_Saved entries:_
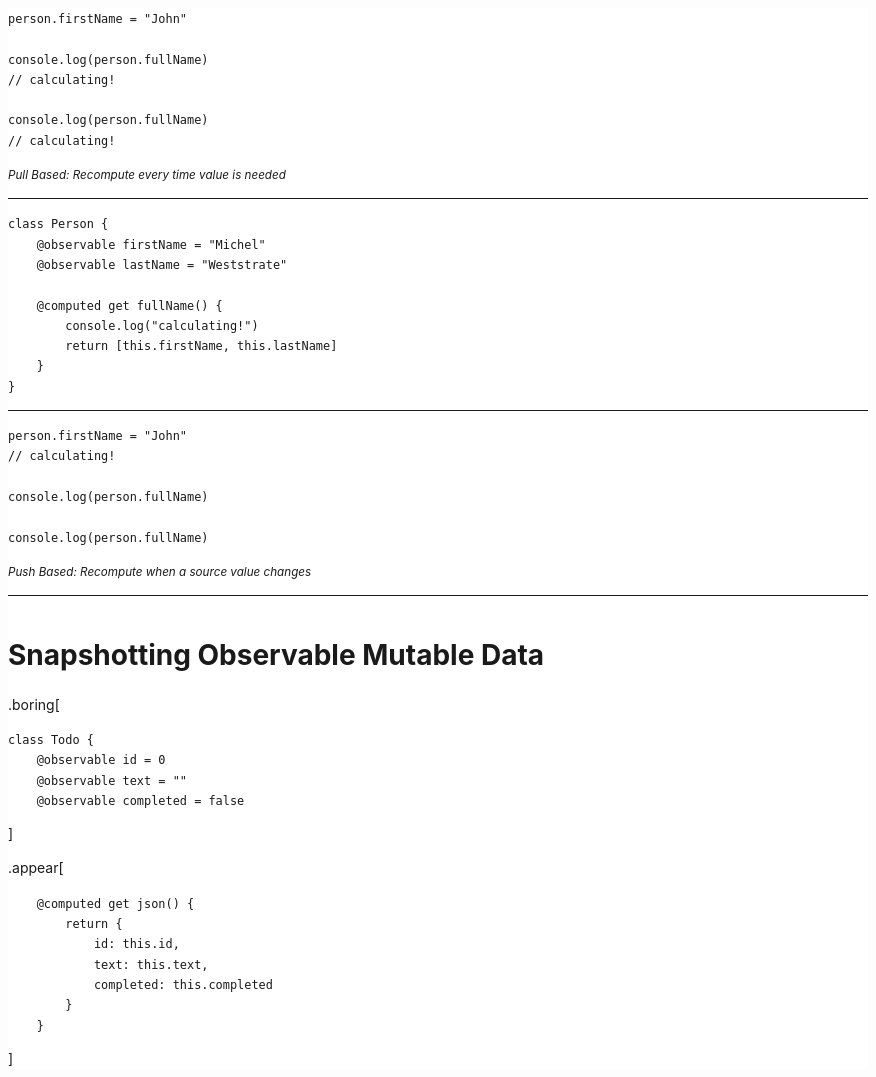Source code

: 
```
person.firstName = "John"

console.log(person.fullName)
// calculating!

console.log(person.fullName)
// calculating!
```

<small>_Pull Based: Recompute every time value is needed_</small>

---

```
class Person {
    @observable firstName = "Michel"
    @observable lastName = "Weststrate"

    @computed get fullName() {
        console.log("calculating!")
        return [this.firstName, this.lastName]
    }
}
```
---
```
person.firstName = "John"
// calculating!

console.log(person.fullName)

console.log(person.fullName)
```

<small>_Push Based: Recompute when a source value changes_</small>

---

# Snapshotting Observable Mutable Data

.boring[
```
class Todo {
    @observable id = 0
    @observable text = ""
    @observable completed = false
```
]

.appear[
```
    @computed get json() {
        return {
            id: this.id,
            text: this.text,
            completed: this.completed
        }
    }
```
]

_Task details:_
Look through the entries above, and wherever a line holds the word "value", copy it.

_Result:_
<small>_Pull Based: Recompute every time value is needed_</small>
<small>_Push Based: Recompute when a source value changes_</small>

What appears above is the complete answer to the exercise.